Proponents of outsourcing may point out that the cost saved by moving jobs offshore outweighs the problems. After all, if outsourcing cost more money than it saved, would any company do it? The problem is that while the benefits of outsourcing are clear in terms of wage savings, the problems behind outsourcing take weeks to materialize. Dell did not consider beforehand that the customer support backlash would force them to move back to the United States. Elance did not realize that the time differences would severely disrupt the American employees. Accountants and businessmen can accurately predict the cost savings by reduced offshore wages, but for them to predict the costs of external problems is problematic.

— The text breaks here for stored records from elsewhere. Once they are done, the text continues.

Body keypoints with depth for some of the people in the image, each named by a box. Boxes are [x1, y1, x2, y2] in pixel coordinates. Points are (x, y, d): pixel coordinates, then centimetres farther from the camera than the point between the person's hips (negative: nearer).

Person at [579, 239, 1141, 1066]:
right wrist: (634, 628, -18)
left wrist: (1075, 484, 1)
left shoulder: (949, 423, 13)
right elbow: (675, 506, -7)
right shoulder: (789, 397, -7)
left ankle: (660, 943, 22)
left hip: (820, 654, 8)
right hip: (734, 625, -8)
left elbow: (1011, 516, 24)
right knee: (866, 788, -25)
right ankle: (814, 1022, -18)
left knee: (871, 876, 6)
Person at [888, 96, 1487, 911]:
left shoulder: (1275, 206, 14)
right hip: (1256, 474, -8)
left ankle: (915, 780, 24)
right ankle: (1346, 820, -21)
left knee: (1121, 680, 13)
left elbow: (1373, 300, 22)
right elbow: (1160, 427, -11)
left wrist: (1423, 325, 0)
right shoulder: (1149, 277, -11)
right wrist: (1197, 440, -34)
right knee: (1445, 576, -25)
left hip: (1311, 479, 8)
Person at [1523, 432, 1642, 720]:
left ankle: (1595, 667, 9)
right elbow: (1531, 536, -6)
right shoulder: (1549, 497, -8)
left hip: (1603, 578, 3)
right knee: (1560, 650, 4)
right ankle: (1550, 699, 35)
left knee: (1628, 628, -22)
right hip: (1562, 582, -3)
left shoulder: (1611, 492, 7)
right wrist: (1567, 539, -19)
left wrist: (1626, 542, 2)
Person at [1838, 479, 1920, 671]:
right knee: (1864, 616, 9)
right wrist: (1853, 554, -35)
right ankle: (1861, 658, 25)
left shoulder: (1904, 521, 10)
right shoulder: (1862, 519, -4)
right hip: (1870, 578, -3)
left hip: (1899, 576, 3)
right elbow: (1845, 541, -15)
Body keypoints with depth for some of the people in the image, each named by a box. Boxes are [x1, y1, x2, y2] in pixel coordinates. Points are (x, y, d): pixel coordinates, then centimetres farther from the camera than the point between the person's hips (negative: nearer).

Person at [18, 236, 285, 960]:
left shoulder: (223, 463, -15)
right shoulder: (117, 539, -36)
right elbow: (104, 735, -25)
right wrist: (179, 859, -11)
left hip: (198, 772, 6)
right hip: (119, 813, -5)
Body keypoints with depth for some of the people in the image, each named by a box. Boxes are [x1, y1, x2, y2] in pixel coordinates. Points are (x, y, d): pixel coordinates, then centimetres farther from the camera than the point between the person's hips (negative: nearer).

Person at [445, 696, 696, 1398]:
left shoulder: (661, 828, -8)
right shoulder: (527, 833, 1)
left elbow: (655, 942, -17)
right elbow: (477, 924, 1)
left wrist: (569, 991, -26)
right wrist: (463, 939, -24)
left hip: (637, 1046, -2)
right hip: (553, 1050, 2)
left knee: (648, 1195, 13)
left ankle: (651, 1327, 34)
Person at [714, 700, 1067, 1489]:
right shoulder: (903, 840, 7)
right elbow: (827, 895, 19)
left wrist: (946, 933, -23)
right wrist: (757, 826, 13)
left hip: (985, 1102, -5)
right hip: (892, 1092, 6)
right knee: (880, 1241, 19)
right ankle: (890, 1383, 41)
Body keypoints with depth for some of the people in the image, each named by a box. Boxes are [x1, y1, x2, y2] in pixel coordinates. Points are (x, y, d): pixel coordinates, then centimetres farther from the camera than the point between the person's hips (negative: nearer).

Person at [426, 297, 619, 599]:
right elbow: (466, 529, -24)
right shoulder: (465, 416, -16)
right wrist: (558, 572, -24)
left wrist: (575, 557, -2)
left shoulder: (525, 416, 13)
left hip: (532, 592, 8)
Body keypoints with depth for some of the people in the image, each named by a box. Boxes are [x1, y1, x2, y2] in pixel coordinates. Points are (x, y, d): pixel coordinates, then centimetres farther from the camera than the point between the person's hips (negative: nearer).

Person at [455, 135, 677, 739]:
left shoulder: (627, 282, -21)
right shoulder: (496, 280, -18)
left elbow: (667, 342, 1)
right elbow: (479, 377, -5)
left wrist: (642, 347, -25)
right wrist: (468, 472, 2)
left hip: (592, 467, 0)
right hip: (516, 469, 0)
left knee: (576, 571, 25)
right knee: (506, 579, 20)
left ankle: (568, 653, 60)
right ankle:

Evaluating the Consequences
When it comes to outsourcing, the issues involved affect more than just saving money. They involve affecting society by discouraging future American computer scientists and engineers. By doing so, companies risk total reliance on outsourcing, which may cause offshore laborers to raise their wages—knowing that companies have no other source for workers. In addition, the issues involve accepting fundamental changes to a business. By actively seeking to replace current employees with outsourced labor, and forcing American workers to train their replacements, companies create an organizational culture where corporate loyalty is rewarded with massive layoffs. In such a culture, employees are compelled to jump ship and voluntarily seek new employment opportunities before they are involuntarily forced out of work. Worker morale degrades even more as previously loyal workers are replaced with contracted offshore employees having little personal connection to the company. These workers often do not share the same corporate vision and drive to excel as the original employees, and the quality of corporate data security and customer service may suffer.
Despite all these issues, there is one driving force behind outsourcing—money. In the rush to improve quarterly earnings reports, the proposition of sharply reducing costs is tantalizing. However, it is important to realize the qualitative costs of offshore outsourcing. While the temporary boost in earnings is easily recognized by any executive, the slow erosion of worker productivity and quality is more subtle. The erosion of quality is not evident until a company, like Dell, is faced with massive consumer complaints about lackluster customer service. When a hospital, such as the UCSF Medical Center, is faced with a serious security breach, the true costs of outsourcing rear their ugly head. Any business executive considering outsourcing must ask themselves one question: Are these potential problems worth saving money? Just one security breach or disgruntled customer can destroy a corporation’s reputation. And reputation, unlike cheap labor, is something money cannot buy.